WHAT YOU SHOULD DO:
Rewrite the data from its start through the line containing "a 6 semanas.*", both ends included, switching "aproximadamente" to "alrededor de" and keeping everything else unchanged. Leave the pictures out of your answer.
Start of INPUT DATA
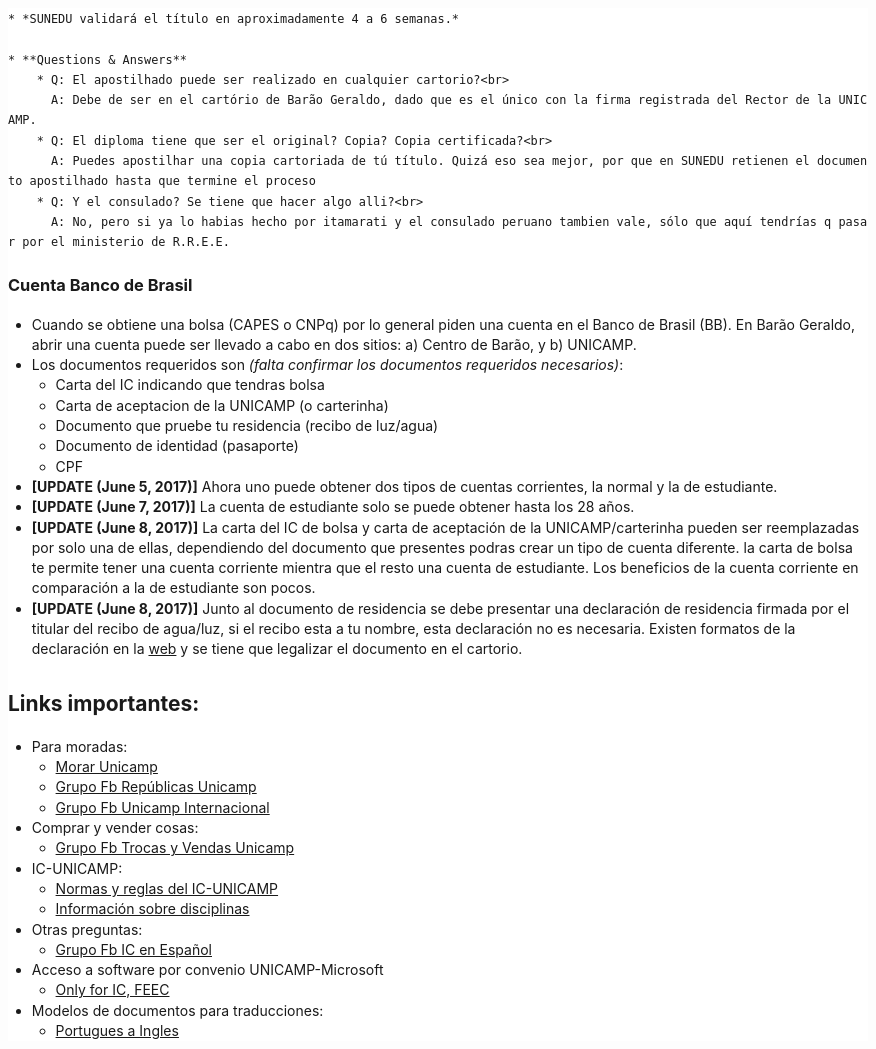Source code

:     * *SUNEDU validará el título en aproximadamente 4 a 6 semanas.*

    * **Questions & Answers**
        * Q: El apostilhado puede ser realizado en cualquier cartorio?<br> 
          A: Debe de ser en el cartório de Barão Geraldo, dado que es el único con la firma registrada del Rector de la UNICAMP.
        * Q: El diploma tiene que ser el original? Copia? Copia certificada?<br>
          A: Puedes apostilhar una copia cartoriada de tú título. Quizá eso sea mejor, por que en SUNEDU retienen el documento apostilhado hasta que termine el proceso
        * Q: Y el consulado? Se tiene que hacer algo alli?<br>
          A: No, pero si ya lo habias hecho por itamarati y el consulado peruano tambien vale, sólo que aquí tendrías q pasar por el ministerio de R.R.E.E.

### Cuenta Banco de Brasil <a id="cuenta-bb"></a>
* Cuando se obtiene una bolsa (CAPES o CNPq) por lo general piden una cuenta en el Banco de Brasil (BB). En Barão Geraldo, abrir una cuenta puede ser llevado a cabo en dos sitios: a) Centro de Barão, y b) UNICAMP.
* Los documentos requeridos son *(falta confirmar los documentos requeridos necesarios)*:
    * Carta del IC indicando que tendras bolsa
    * Carta de aceptacion de la UNICAMP (o carterinha)
    * Documento que pruebe tu residencia (recibo de luz/agua)
    * Documento de identidad (pasaporte)
    * CPF
* <b class="hidden-sm bg-info">[UPDATE (June 5, 2017)]</b> Ahora uno puede obtener dos tipos de cuentas corrientes, la normal y la de estudiante.
* <b class="hidden-sm bg-info">[UPDATE (June 7, 2017)]</b> La cuenta de estudiante solo se puede obtener hasta los 28 años.
* <b class="hidden-sm bg-info">[UPDATE (June 8, 2017)]</b> La carta del IC de bolsa y carta de aceptación de la UNICAMP/carterinha pueden ser reemplazadas por solo una de ellas, dependiendo del documento que presentes podras crear un tipo de cuenta diferente. la carta de bolsa te permite tener una cuenta corriente mientra que el resto una cuenta de estudiante. Los beneficios de la cuenta corriente en comparación a la de estudiante son pocos.
* <b class="hidden-sm bg-info">[UPDATE (June 8, 2017)]</b> Junto al documento de residencia se debe presentar una declaración de residencia firmada por el titular del recibo de agua/luz, si el recibo esta a tu nombre, esta declaración no es necesaria. Existen formatos de la declaración en la [web](http://modelosprontos.com/wp-content/uploads/2016/08/Modelo-de-declaracao-de-residencia-para-terceiro.pdf) y se tiene que legalizar el documento en el cartorio.


## Links importantes: <a id="links-importantes"></a>
* Para moradas:
    * [Morar Unicamp](http://morarunicamp.com.br/)
    * [Grupo Fb Repúblicas Unicamp](https://www.facebook.com/groups/repsunicamp/)
    * [Grupo Fb Unicamp Internacional](https://www.facebook.com/unicampinternacional/)
* Comprar y vender cosas:
    * [Grupo Fb Trocas y Vendas Unicamp](https://www.facebook.com/groups/trocasevendasunicamp/)
* IC-UNICAMP:
  * [Normas y reglas del IC-UNICAMP](http://www.ic.unicamp.br/node/1366)
  * [Información sobre disciplinas](http://www.ic.unicamp.br/pos/disciplinas)
* Otras preguntas:
  * [Grupo Fb IC en Español](https://www.facebook.com/groups/482184358537768/)
* Acceso a software por convenio UNICAMP-Microsoft
  * [Only for IC, FEEC](https://lms.lab.ic.unicamp.br/)
* Modelos de documentos para traducciones:
  * [Portugues a Ingles](http://www.ufpb.br/aai/contents/documentos/modelos-de-traducao)

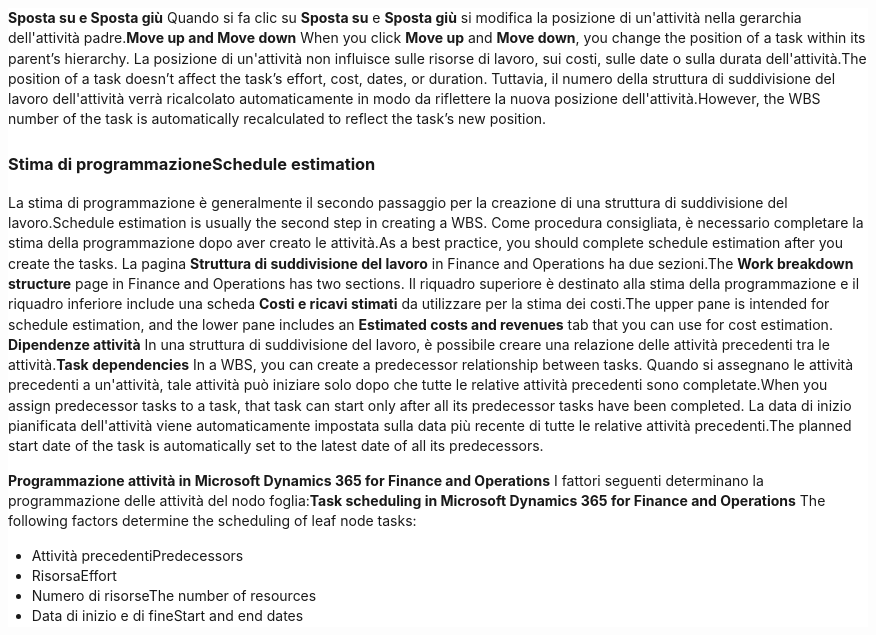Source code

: <span data-ttu-id="a398f-174">**Sposta su e Sposta giù** Quando si fa clic su **Sposta su** e **Sposta giù** si modifica la posizione di un'attività nella gerarchia dell'attività padre.</span><span class="sxs-lookup"><span data-stu-id="a398f-174">**Move up and Move down** When you click **Move up** and **Move down**, you change the position of a task within its parent’s hierarchy.</span></span> <span data-ttu-id="a398f-175">La posizione di un'attività non influisce sulle risorse di lavoro, sui costi, sulle date o sulla durata dell'attività.</span><span class="sxs-lookup"><span data-stu-id="a398f-175">The position of a task doesn’t affect the task’s effort, cost, dates, or duration.</span></span> <span data-ttu-id="a398f-176">Tuttavia, il numero della struttura di suddivisione del lavoro dell'attività verrà ricalcolato automaticamente in modo da riflettere la nuova posizione dell'attività.</span><span class="sxs-lookup"><span data-stu-id="a398f-176">However, the WBS number of the task is automatically recalculated to reflect the task’s new position.</span></span>

### <a name="schedule-estimation"></a><span data-ttu-id="a398f-177">Stima di programmazione</span><span class="sxs-lookup"><span data-stu-id="a398f-177">Schedule estimation</span></span>

<span data-ttu-id="a398f-178">La stima di programmazione è generalmente il secondo passaggio per la creazione di una struttura di suddivisione del lavoro.</span><span class="sxs-lookup"><span data-stu-id="a398f-178">Schedule estimation is usually the second step in creating a WBS.</span></span> <span data-ttu-id="a398f-179">Come procedura consigliata, è necessario completare la stima della programmazione dopo aver creato le attività.</span><span class="sxs-lookup"><span data-stu-id="a398f-179">As a best practice, you should complete schedule estimation after you create the tasks.</span></span> <span data-ttu-id="a398f-180">La pagina **Struttura di suddivisione del lavoro** in Finance and Operations ha due sezioni.</span><span class="sxs-lookup"><span data-stu-id="a398f-180">The **Work breakdown structure** page in Finance and Operations has two sections.</span></span> <span data-ttu-id="a398f-181">Il riquadro superiore è destinato alla stima della programmazione e il riquadro inferiore include una scheda **Costi e ricavi stimati** da utilizzare per la stima dei costi.</span><span class="sxs-lookup"><span data-stu-id="a398f-181">The upper pane is intended for schedule estimation, and the lower pane includes an **Estimated costs and revenues** tab that you can use for cost estimation.</span></span> 
<span data-ttu-id="a398f-182">**Dipendenze attività** In una struttura di suddivisione del lavoro, è possibile creare una relazione delle attività precedenti tra le attività.</span><span class="sxs-lookup"><span data-stu-id="a398f-182">**Task dependencies** In a WBS, you can create a predecessor relationship between tasks.</span></span> <span data-ttu-id="a398f-183">Quando si assegnano le attività precedenti a un'attività, tale attività può iniziare solo dopo che tutte le relative attività precedenti sono completate.</span><span class="sxs-lookup"><span data-stu-id="a398f-183">When you assign predecessor tasks to a task, that task can start only after all its predecessor tasks have been completed.</span></span> <span data-ttu-id="a398f-184">La data di inizio pianificata dell'attività viene automaticamente impostata sulla data più recente di tutte le relative attività precedenti.</span><span class="sxs-lookup"><span data-stu-id="a398f-184">The planned start date of the task is automatically set to the latest date of all its predecessors.</span></span> 

<span data-ttu-id="a398f-185">**Programmazione attività in Microsoft Dynamics 365 for Finance and Operations** I fattori seguenti determinano la programmazione delle attività del nodo foglia:</span><span class="sxs-lookup"><span data-stu-id="a398f-185">**Task scheduling in Microsoft Dynamics 365 for Finance and Operations** The following factors determine the scheduling of leaf node tasks:</span></span>

-   <span data-ttu-id="a398f-186">Attività precedenti</span><span class="sxs-lookup"><span data-stu-id="a398f-186">Predecessors</span></span>
-   <span data-ttu-id="a398f-187">Risorsa</span><span class="sxs-lookup"><span data-stu-id="a398f-187">Effort</span></span>
-   <span data-ttu-id="a398f-188">Numero di risorse</span><span class="sxs-lookup"><span data-stu-id="a398f-188">The number of resources</span></span>
-   <span data-ttu-id="a398f-189">Data di inizio e di fine</span><span class="sxs-lookup"><span data-stu-id="a398f-189">Start and end dates</span></span>
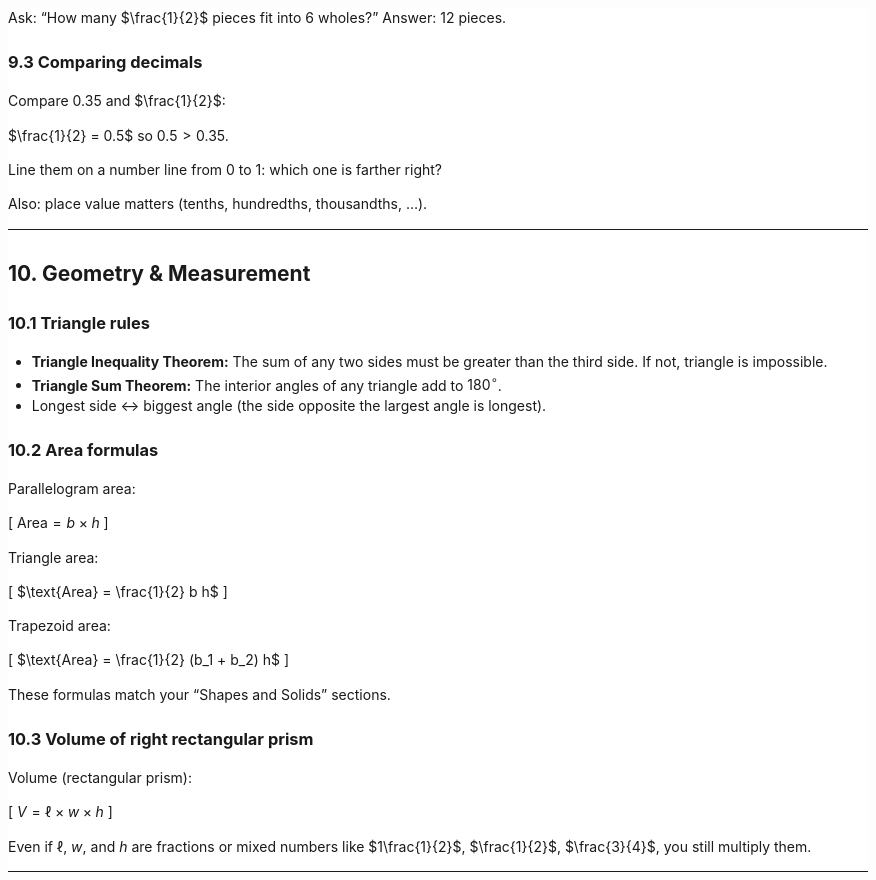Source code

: Ask: “How many $\frac{1}{2}$ pieces fit into $6$ wholes?” Answer: 12 pieces.

### 9.3 Comparing decimals

Compare $0.35$ and $\frac{1}{2}$:

$\frac{1}{2} = 0.5$ so $0.5 > 0.35$.

Line them on a number line from 0 to 1: which one is farther right?

Also: place value matters (tenths, hundredths, thousandths, …).

---

## 10. Geometry & Measurement

### 10.1 Triangle rules

* **Triangle Inequality Theorem:** The sum of any two sides must be greater than the third side.
  If not, triangle is impossible.
* **Triangle Sum Theorem:** The interior angles of any triangle add to $180^\circ$.
* Longest side ↔ biggest angle (the side opposite the largest angle is longest).

### 10.2 Area formulas

Parallelogram area:

[
$\text{Area} = b \times h$
]

Triangle area:

[
$\text{Area} = \frac{1}{2} b h$
]

Trapezoid area:

[
$\text{Area} = \frac{1}{2} (b_1 + b_2) h$
]

These formulas match your “Shapes and Solids” sections.

### 10.3 Volume of right rectangular prism

Volume (rectangular prism):

[
$V = \ell \times w \times h$
]

Even if $\ell$, $w$, and $h$ are fractions or mixed numbers like $1\frac{1}{2}$, $\frac{1}{2}$, $\frac{3}{4}$, you still multiply them.

---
End of INPUT DATA
RESULT FOR THIS EXERCISE:
Source code

:     * *SUNEDU validará el título en alrededor de 4 a 6 semanas.*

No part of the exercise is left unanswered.